About the Early American Fiction Collection

In 1996, the University of Virginia Library received a grant from the Andrew W. Mellon Foundation to digitize several hundred volumes of early American fiction dating from 1789-1850. The texts chosen for the project include first printings of works by well-known authors such as James Fenimore Cooper, Edgar Allan Poe, Nathaniel Hawthorne, as well as more obscure authors like Rufus Dawes and Hannah Webster Foster. With the success of the first phase of the project, the Andrew W. Mellon Foundation provided funding for the Library to digitize an additional set of texts from 1851-1875. The Early American Fiction collection includes 886 volumes, totaling 230,016 pages. 136 authors are represented.
These texts have been digitized, keyboarded, marked up in TEI-conformant XML, and made available on-line for full-text searching and browsing. In addition, full color images of every page of these 886 first edition texts, including spines and covers, are available. Details of the EAF Project workflow is available.
Study Resources for Early American Fiction are available.

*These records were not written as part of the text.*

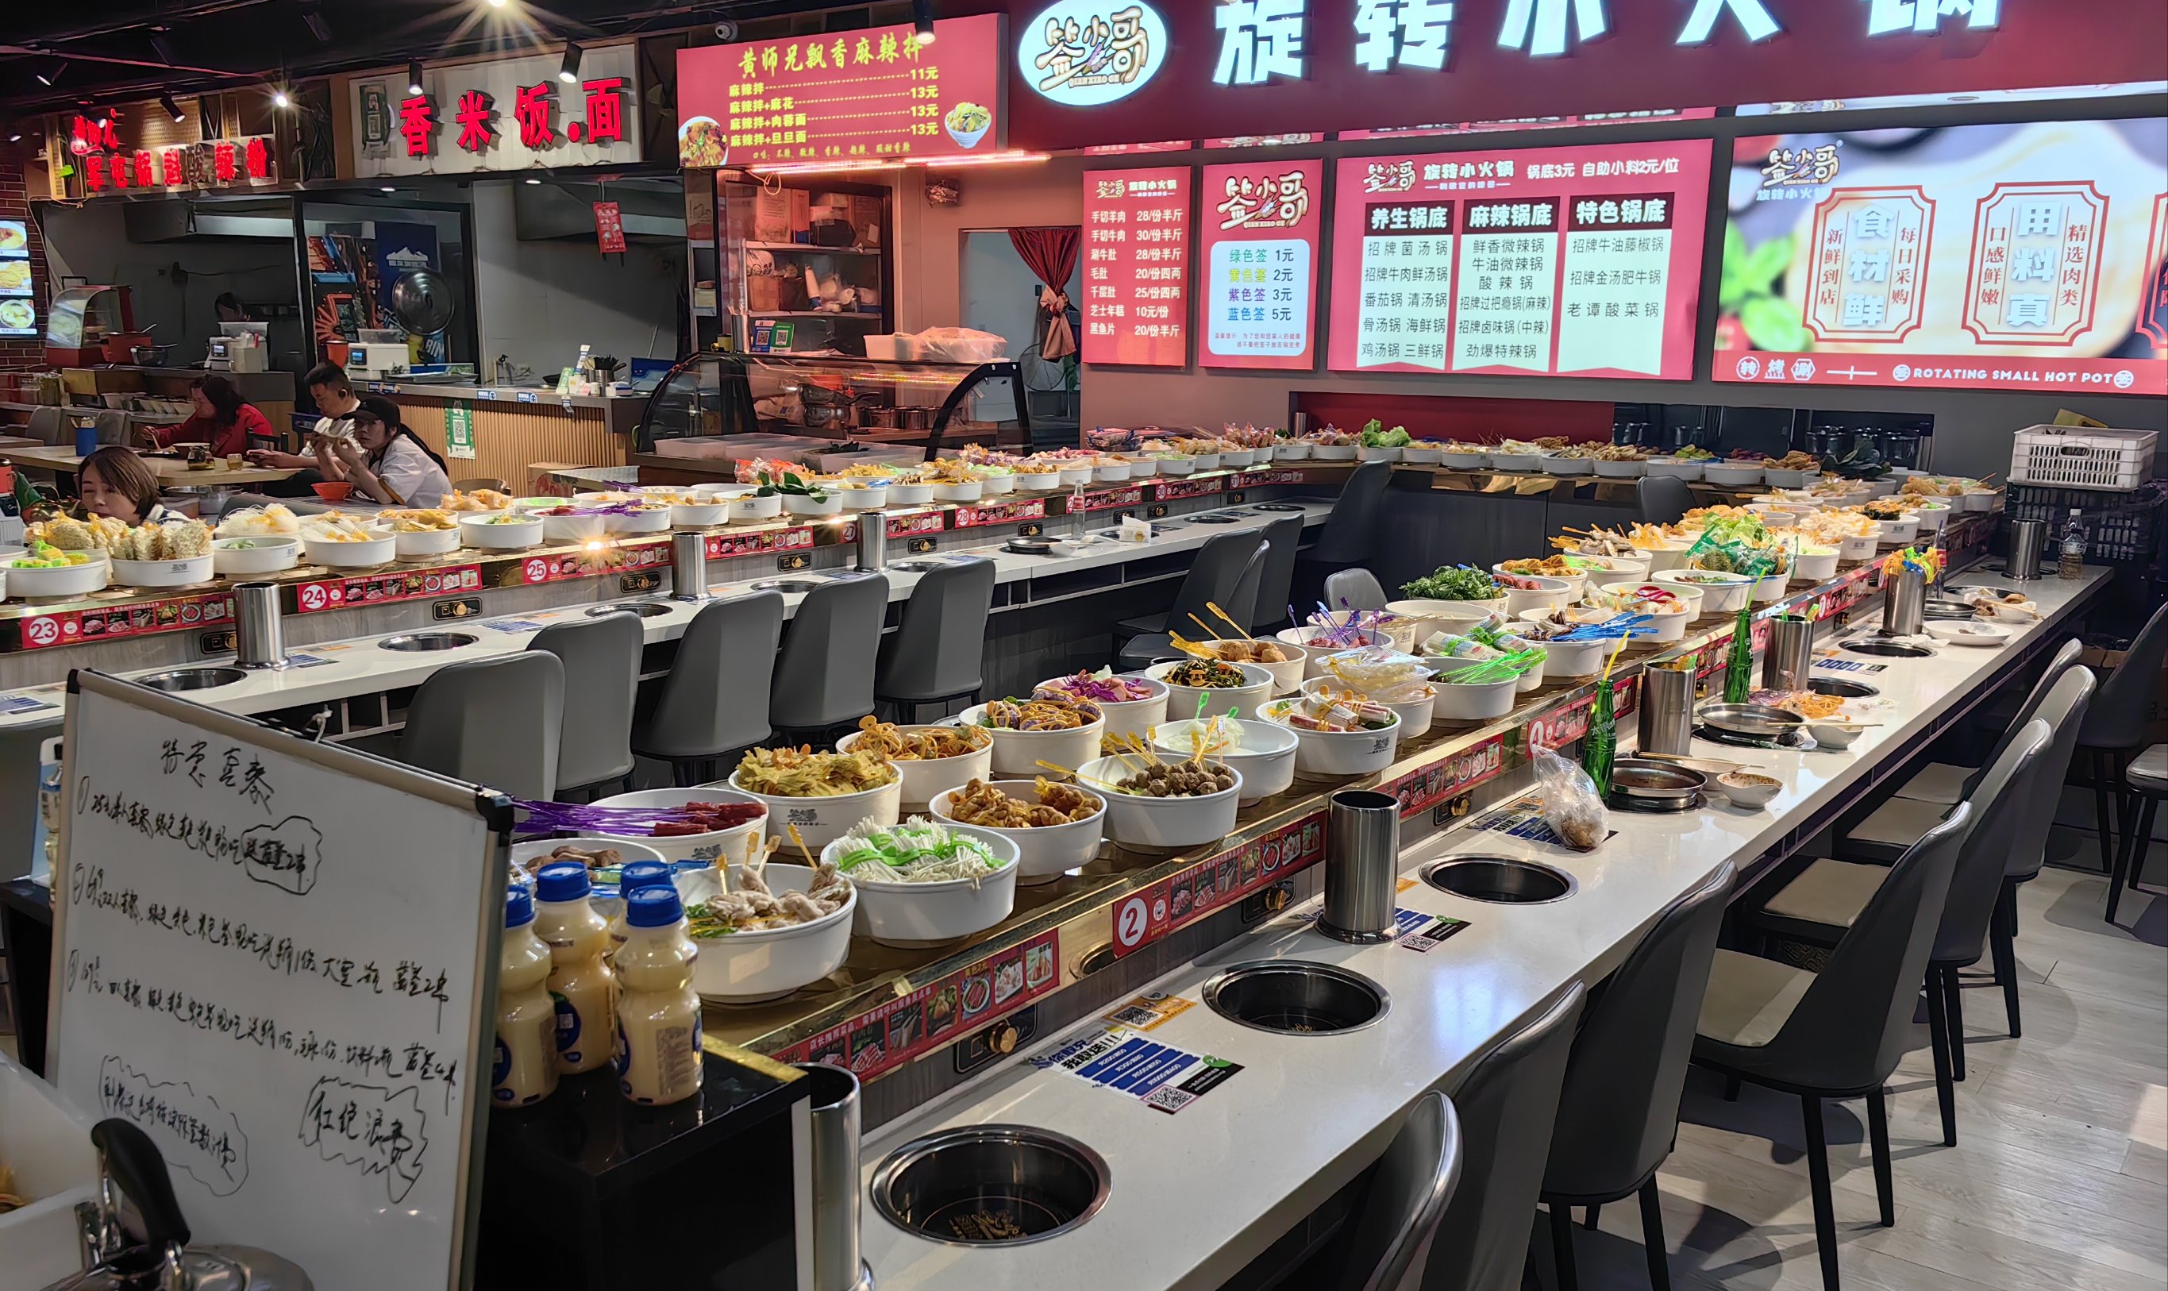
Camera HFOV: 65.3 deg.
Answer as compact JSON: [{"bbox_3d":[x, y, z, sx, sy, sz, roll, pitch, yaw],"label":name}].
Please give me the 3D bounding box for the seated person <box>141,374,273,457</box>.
[{"bbox_3d":[-5.034,-0.935,9.786,0.480,1.220,0.700,9,14,37],"label":"seated person"}]

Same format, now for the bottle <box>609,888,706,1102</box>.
[{"bbox_3d":[-0.342,0.281,1.371,0.069,0.167,0.069,2,11,4],"label":"bottle"}]

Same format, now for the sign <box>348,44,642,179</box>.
[{"bbox_3d":[-4.077,-3.594,11.477,3.338,0.697,0.120,10,14,37],"label":"sign"}]

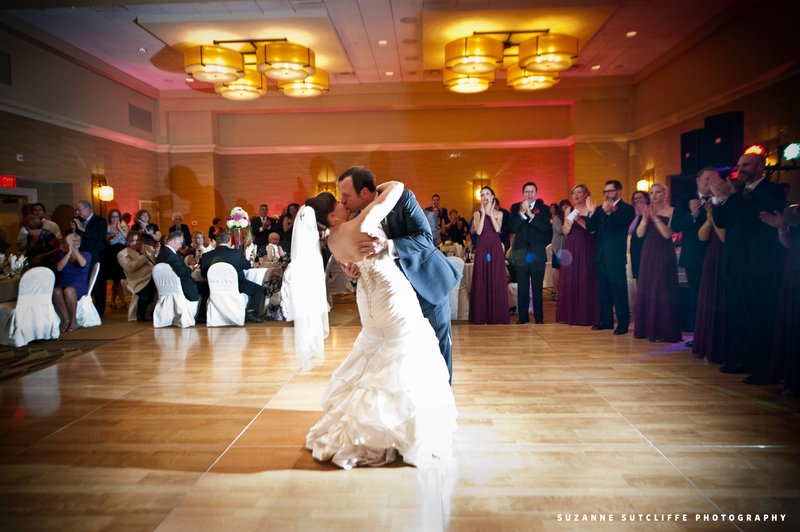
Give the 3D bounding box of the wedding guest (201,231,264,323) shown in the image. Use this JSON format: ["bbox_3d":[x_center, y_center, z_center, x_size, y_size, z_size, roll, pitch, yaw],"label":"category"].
[{"bbox_3d":[-2.296,0.131,7.350,0.620,1.270,0.800,3,6,39],"label":"wedding guest"}]

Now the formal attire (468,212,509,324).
[{"bbox_3d":[1.136,0.033,6.840,0.500,1.400,0.420,0,5,17],"label":"formal attire"}]

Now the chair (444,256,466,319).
[{"bbox_3d":[0.652,0.282,7.369,0.450,0.865,0.540,-2,4,-7],"label":"chair"}]

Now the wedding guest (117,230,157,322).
[{"bbox_3d":[-3.729,0.135,7.600,0.700,1.280,0.520,0,5,17],"label":"wedding guest"}]

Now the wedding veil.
[{"bbox_3d":[-0.535,0.112,3.050,0.240,0.950,0.330,-3,5,-23],"label":"wedding veil"}]

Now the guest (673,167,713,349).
[{"bbox_3d":[3.089,-0.103,5.572,0.460,1.810,0.560,-4,5,-37],"label":"guest"}]

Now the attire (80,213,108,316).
[{"bbox_3d":[-4.543,0.007,7.950,0.420,1.510,0.500,-5,6,-41],"label":"attire"}]

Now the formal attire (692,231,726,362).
[{"bbox_3d":[2.952,0.178,4.896,0.460,1.360,0.500,-4,5,-37],"label":"formal attire"}]

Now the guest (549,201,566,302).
[{"bbox_3d":[2.619,-0.263,8.750,0.480,1.640,0.400,1,5,29],"label":"guest"}]

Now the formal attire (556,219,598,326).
[{"bbox_3d":[2.259,0.046,6.811,0.520,1.360,0.480,2,5,35],"label":"formal attire"}]

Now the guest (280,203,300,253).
[{"bbox_3d":[-1.731,-0.192,8.820,0.450,1.677,0.360,-3,5,-25],"label":"guest"}]

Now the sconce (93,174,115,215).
[{"bbox_3d":[-6.699,-1.587,12.000,0.330,0.950,0.420,-1,4,3],"label":"sconce"}]

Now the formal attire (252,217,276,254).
[{"bbox_3d":[-2.695,-0.222,10.600,0.540,1.480,0.360,-2,5,-12],"label":"formal attire"}]

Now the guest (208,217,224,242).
[{"bbox_3d":[-4.743,-0.473,13.834,0.460,1.600,0.360,-4,5,-30],"label":"guest"}]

So that the Library may continue to build and maintain this important collection, access to the full Early American Fiction collection is licensed through Chadwyck-Healey/Pro-Quest Information and Learning. A subset of the collection that includes over 175 texts and all of the manuscript items and ancillary materials is freely available to all users as part of the Digital Library at the University of Virginia.